Supplied data ->
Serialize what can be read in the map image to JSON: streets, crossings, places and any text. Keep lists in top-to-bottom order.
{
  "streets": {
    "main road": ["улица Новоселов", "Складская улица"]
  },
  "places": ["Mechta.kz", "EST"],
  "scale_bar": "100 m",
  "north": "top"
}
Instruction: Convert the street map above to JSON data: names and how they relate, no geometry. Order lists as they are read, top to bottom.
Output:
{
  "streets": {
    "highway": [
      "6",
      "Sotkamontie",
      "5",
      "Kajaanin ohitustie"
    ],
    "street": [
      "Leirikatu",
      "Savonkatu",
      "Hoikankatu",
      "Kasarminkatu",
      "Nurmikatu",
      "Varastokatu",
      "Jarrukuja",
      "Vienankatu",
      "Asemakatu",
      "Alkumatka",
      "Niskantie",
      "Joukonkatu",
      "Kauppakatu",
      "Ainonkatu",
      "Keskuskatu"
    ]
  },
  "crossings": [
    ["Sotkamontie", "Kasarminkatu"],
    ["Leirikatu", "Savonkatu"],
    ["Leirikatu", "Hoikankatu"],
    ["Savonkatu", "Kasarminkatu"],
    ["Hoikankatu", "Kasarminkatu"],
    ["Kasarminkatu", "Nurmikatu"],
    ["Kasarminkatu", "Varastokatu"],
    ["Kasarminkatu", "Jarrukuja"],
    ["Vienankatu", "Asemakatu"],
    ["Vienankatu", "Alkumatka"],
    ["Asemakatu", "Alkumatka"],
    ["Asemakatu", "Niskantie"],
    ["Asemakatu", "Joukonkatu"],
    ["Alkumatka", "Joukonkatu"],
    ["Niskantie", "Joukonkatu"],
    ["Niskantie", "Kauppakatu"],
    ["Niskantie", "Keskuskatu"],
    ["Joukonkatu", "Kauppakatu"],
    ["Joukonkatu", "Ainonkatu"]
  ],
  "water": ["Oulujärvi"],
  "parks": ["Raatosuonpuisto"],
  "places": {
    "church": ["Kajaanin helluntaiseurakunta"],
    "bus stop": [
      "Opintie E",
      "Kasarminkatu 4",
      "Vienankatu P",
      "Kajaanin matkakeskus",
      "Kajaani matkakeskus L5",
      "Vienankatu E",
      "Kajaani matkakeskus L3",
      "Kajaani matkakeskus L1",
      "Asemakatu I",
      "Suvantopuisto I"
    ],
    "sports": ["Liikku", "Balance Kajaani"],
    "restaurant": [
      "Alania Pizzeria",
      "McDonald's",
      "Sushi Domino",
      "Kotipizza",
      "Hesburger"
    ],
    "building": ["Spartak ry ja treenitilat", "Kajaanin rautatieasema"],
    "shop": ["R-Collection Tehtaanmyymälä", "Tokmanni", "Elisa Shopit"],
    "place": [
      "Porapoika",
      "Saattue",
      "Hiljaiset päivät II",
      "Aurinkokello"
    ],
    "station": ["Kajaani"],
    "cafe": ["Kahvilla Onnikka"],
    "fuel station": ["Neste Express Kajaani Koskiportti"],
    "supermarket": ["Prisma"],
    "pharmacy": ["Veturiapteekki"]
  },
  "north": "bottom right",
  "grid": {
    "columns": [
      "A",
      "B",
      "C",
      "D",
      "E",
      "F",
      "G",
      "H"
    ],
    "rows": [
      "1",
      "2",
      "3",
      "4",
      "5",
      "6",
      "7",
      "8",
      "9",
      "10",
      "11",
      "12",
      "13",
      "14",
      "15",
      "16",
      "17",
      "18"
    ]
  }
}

Assignment ->
Scan the records above and report how many lines include the word "Jarrukuja", without any other text.

Exercise solution ->
2